TASK REQUIREMENTS:
Render the lines below as a numbered list, omitting any blank lines. Begin at the line that contains "pose: elev=297.9 azim=357.8" and stop after the line that contains "Dot at: (346, 269)".

RECORDS SHOWN:
******

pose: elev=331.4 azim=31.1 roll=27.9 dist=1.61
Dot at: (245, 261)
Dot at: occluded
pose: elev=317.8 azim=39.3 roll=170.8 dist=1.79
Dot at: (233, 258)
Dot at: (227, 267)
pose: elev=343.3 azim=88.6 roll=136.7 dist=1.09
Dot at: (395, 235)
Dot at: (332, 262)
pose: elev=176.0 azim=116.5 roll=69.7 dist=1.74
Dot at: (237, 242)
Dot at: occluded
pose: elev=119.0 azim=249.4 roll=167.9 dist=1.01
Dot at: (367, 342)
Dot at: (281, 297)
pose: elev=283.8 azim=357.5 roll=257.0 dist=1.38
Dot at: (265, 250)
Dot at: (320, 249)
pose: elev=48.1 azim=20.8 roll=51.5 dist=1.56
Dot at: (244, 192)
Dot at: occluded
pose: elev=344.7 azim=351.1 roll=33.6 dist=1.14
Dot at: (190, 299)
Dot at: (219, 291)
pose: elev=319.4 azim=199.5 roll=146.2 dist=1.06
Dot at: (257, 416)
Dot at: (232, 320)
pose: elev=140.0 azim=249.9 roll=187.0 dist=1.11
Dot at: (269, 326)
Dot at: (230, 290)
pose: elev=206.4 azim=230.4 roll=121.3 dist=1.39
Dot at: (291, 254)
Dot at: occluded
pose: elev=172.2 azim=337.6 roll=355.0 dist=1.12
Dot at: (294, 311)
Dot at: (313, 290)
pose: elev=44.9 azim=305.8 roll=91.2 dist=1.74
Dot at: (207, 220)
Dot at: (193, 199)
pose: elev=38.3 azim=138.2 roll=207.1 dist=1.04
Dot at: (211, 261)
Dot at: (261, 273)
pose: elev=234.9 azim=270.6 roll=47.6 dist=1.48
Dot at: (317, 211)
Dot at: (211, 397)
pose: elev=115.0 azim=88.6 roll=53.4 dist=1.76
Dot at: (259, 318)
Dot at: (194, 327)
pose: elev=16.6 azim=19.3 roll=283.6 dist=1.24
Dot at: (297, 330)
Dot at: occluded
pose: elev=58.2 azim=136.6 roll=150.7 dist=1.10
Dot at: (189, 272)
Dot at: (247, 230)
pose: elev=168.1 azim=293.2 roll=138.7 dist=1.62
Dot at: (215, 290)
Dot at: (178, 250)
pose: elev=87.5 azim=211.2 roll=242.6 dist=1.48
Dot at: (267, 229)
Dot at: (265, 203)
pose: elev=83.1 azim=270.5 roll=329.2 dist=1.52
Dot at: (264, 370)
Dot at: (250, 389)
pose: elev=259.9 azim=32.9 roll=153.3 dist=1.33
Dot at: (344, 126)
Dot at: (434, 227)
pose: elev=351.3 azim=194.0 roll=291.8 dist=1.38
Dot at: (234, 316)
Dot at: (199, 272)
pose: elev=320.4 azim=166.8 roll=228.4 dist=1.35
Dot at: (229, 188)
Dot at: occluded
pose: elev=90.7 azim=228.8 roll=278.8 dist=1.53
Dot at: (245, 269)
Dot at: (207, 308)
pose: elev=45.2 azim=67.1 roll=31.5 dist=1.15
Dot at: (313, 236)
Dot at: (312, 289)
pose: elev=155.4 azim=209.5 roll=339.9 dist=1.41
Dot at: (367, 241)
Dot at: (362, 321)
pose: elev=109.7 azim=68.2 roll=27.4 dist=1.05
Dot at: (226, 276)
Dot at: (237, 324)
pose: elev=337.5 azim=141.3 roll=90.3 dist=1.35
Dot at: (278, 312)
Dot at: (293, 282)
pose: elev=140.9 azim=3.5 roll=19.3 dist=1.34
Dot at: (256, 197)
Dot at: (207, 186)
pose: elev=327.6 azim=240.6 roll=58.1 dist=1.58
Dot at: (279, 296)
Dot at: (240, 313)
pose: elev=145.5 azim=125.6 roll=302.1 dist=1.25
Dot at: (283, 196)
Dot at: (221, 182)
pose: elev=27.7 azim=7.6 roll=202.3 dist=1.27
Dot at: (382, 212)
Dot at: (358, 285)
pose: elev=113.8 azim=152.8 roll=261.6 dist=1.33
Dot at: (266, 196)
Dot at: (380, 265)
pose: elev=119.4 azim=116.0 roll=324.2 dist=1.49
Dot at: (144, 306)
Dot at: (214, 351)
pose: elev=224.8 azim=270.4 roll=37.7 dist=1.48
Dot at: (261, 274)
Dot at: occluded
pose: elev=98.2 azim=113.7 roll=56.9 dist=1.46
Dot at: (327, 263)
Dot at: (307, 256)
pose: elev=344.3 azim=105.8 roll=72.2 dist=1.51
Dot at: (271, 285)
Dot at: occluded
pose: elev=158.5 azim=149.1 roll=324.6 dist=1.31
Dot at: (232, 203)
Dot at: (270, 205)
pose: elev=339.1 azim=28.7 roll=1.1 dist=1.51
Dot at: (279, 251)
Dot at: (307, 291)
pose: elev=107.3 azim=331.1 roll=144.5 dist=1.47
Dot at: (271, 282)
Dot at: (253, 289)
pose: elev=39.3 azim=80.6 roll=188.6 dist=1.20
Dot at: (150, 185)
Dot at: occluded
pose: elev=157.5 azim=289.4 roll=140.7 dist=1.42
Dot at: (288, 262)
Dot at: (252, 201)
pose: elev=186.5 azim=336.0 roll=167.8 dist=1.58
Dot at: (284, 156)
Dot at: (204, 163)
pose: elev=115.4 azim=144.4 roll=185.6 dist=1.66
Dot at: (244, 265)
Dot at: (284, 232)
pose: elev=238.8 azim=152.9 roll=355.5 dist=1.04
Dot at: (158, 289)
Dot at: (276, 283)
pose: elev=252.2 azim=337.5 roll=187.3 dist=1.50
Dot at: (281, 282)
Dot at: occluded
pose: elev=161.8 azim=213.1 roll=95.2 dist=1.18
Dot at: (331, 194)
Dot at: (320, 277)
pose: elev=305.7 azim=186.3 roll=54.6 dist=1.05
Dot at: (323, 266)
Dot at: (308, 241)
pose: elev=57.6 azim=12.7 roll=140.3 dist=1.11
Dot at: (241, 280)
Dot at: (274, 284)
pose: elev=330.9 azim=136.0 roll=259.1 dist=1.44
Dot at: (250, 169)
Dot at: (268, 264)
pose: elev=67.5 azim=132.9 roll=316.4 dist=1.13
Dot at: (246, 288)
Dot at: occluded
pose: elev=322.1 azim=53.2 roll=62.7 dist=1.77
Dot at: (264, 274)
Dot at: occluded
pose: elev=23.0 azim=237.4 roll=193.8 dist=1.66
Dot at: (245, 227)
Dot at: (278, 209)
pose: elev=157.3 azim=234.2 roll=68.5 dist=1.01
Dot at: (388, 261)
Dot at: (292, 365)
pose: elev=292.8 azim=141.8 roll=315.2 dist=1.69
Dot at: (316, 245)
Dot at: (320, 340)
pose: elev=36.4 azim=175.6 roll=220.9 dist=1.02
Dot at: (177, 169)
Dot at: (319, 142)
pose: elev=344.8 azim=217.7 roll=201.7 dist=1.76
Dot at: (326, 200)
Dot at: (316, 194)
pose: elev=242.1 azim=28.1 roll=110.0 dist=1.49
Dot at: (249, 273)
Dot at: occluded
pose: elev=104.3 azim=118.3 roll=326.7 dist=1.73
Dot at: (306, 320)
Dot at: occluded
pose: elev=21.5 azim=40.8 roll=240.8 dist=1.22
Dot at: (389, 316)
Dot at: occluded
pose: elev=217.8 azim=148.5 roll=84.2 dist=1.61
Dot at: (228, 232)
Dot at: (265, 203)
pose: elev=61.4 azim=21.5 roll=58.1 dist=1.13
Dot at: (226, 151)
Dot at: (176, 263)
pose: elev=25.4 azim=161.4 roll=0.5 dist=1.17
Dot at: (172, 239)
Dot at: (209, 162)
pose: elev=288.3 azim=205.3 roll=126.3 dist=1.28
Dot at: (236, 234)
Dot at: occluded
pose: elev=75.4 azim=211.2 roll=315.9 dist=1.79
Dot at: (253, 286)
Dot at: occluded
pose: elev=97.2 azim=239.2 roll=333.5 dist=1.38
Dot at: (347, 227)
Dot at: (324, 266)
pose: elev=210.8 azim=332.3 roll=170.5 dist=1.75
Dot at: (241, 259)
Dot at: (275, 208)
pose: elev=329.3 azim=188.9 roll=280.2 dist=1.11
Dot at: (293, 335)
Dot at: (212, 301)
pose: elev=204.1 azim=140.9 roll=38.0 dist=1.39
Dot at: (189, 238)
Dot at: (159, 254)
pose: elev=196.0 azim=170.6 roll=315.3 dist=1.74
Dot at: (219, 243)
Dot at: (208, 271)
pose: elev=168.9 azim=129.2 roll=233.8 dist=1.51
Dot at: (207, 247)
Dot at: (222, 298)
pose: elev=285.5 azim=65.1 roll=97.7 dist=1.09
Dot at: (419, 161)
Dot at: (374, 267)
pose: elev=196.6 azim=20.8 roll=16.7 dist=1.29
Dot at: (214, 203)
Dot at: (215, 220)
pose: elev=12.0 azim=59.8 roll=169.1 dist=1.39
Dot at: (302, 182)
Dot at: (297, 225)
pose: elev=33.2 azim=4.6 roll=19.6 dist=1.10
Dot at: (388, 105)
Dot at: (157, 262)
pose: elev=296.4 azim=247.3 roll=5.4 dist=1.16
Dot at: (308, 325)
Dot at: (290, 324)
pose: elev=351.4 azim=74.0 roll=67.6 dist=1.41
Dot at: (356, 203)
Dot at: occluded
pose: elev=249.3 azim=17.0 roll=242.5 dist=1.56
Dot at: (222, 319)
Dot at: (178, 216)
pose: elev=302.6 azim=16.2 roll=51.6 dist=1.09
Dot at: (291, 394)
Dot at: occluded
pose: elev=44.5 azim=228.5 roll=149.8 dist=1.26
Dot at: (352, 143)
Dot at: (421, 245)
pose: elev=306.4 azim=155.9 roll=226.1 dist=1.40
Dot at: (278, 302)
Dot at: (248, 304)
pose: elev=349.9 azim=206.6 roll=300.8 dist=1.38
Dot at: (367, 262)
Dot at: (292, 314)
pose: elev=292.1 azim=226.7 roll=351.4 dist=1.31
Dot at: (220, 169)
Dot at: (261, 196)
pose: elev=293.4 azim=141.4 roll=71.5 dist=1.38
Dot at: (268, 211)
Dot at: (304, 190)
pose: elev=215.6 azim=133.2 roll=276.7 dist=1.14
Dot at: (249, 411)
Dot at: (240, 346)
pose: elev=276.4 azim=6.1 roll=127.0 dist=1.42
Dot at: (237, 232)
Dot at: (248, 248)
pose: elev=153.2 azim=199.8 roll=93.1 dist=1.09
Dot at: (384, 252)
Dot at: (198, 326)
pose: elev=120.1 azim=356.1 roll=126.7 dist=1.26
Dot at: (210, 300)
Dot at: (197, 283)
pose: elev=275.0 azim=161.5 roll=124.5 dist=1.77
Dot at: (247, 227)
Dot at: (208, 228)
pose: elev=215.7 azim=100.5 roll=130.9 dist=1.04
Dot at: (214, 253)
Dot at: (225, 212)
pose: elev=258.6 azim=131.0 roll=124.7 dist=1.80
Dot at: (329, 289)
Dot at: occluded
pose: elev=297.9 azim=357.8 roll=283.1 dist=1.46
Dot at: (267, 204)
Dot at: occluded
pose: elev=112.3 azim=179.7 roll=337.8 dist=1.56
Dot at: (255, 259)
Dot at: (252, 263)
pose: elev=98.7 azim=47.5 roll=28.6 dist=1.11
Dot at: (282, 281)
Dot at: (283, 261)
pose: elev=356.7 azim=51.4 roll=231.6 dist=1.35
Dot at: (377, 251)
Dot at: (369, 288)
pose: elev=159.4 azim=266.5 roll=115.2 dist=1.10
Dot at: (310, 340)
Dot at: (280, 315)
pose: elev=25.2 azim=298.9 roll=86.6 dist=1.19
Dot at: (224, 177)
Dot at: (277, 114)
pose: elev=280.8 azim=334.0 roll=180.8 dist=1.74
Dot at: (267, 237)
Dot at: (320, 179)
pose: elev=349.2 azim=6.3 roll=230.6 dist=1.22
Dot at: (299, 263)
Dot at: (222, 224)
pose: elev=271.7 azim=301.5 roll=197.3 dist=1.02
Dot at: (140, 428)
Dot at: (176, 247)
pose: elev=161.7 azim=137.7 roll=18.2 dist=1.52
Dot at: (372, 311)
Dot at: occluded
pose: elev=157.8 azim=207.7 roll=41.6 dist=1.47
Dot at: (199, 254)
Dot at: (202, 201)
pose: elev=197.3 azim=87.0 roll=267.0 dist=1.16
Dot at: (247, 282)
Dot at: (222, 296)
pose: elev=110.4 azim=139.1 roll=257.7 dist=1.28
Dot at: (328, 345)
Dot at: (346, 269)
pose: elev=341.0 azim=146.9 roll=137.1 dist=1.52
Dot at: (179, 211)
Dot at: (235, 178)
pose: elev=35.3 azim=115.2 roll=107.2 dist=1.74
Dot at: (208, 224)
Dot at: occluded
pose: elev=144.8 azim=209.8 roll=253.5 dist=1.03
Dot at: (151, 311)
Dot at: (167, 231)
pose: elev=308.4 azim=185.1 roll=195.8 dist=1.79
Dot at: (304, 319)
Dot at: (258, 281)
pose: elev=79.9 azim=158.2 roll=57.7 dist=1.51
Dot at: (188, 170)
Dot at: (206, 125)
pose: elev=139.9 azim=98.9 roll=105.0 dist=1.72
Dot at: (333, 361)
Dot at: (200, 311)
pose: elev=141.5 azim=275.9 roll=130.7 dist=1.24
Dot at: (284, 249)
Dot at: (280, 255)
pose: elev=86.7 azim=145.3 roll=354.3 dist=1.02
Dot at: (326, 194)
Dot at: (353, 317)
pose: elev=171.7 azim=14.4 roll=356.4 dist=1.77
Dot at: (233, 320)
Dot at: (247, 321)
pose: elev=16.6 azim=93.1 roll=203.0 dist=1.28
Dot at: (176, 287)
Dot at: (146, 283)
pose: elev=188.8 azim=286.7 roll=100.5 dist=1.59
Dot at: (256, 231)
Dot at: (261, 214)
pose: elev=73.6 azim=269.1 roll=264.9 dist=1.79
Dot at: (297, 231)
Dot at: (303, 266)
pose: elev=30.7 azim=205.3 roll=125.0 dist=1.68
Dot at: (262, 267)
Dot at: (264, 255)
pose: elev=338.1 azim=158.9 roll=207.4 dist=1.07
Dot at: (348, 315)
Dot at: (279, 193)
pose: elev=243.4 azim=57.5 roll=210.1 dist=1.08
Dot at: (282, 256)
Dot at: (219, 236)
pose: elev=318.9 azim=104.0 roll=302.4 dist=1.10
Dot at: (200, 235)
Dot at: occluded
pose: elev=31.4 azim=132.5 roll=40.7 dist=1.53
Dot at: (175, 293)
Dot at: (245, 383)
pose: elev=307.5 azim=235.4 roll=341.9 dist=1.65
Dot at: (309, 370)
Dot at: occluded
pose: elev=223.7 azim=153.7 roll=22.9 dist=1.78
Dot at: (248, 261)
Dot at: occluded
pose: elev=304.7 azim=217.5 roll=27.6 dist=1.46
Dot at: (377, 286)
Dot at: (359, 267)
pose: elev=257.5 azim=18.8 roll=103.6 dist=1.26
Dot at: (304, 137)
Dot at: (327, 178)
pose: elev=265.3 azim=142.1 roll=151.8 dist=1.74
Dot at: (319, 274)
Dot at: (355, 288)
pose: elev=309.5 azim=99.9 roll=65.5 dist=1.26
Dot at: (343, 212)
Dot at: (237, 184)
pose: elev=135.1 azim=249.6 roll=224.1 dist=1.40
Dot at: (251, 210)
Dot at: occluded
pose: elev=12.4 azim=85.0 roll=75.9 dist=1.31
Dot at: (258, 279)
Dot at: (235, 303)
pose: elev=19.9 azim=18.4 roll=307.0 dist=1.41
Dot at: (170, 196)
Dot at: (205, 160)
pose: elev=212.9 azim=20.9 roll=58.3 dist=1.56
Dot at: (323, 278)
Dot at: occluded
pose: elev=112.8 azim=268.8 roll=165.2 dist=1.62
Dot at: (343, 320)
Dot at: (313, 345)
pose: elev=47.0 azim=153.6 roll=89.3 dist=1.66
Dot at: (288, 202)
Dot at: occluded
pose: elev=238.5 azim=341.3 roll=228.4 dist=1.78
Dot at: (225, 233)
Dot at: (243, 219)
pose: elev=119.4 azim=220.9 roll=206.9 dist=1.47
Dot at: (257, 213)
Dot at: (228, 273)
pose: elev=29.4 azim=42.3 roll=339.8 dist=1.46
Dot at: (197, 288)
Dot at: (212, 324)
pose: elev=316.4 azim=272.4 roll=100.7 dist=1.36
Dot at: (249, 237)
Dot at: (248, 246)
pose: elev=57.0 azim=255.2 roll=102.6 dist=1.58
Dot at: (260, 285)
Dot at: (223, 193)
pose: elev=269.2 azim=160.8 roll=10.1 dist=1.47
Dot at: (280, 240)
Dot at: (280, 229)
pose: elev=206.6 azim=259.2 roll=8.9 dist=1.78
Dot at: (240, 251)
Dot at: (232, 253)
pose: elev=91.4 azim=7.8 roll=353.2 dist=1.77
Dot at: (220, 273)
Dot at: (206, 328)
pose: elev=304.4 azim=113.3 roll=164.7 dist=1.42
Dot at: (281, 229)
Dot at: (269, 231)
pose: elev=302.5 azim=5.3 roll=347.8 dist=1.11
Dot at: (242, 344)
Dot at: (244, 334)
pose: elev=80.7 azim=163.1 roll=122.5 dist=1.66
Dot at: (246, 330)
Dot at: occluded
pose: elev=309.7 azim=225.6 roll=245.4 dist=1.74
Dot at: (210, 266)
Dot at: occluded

******

THE OUTPUT:
1. pose: elev=297.9 azim=357.8 roll=283.1 dist=1.46
2. Dot at: (267, 204)
3. Dot at: occluded
4. pose: elev=112.3 azim=179.7 roll=337.8 dist=1.56
5. Dot at: (255, 259)
6. Dot at: (252, 263)
7. pose: elev=98.7 azim=47.5 roll=28.6 dist=1.11
8. Dot at: (282, 281)
9. Dot at: (283, 261)
10. pose: elev=356.7 azim=51.4 roll=231.6 dist=1.35
11. Dot at: (377, 251)
12. Dot at: (369, 288)
13. pose: elev=159.4 azim=266.5 roll=115.2 dist=1.10
14. Dot at: (310, 340)
15. Dot at: (280, 315)
16. pose: elev=25.2 azim=298.9 roll=86.6 dist=1.19
17. Dot at: (224, 177)
18. Dot at: (277, 114)
19. pose: elev=280.8 azim=334.0 roll=180.8 dist=1.74
20. Dot at: (267, 237)
21. Dot at: (320, 179)
22. pose: elev=349.2 azim=6.3 roll=230.6 dist=1.22
23. Dot at: (299, 263)
24. Dot at: (222, 224)
25. pose: elev=271.7 azim=301.5 roll=197.3 dist=1.02
26. Dot at: (140, 428)
27. Dot at: (176, 247)
28. pose: elev=161.7 azim=137.7 roll=18.2 dist=1.52
29. Dot at: (372, 311)
30. Dot at: occluded
31. pose: elev=157.8 azim=207.7 roll=41.6 dist=1.47
32. Dot at: (199, 254)
33. Dot at: (202, 201)
34. pose: elev=197.3 azim=87.0 roll=267.0 dist=1.16
35. Dot at: (247, 282)
36. Dot at: (222, 296)
37. pose: elev=110.4 azim=139.1 roll=257.7 dist=1.28
38. Dot at: (328, 345)
39. Dot at: (346, 269)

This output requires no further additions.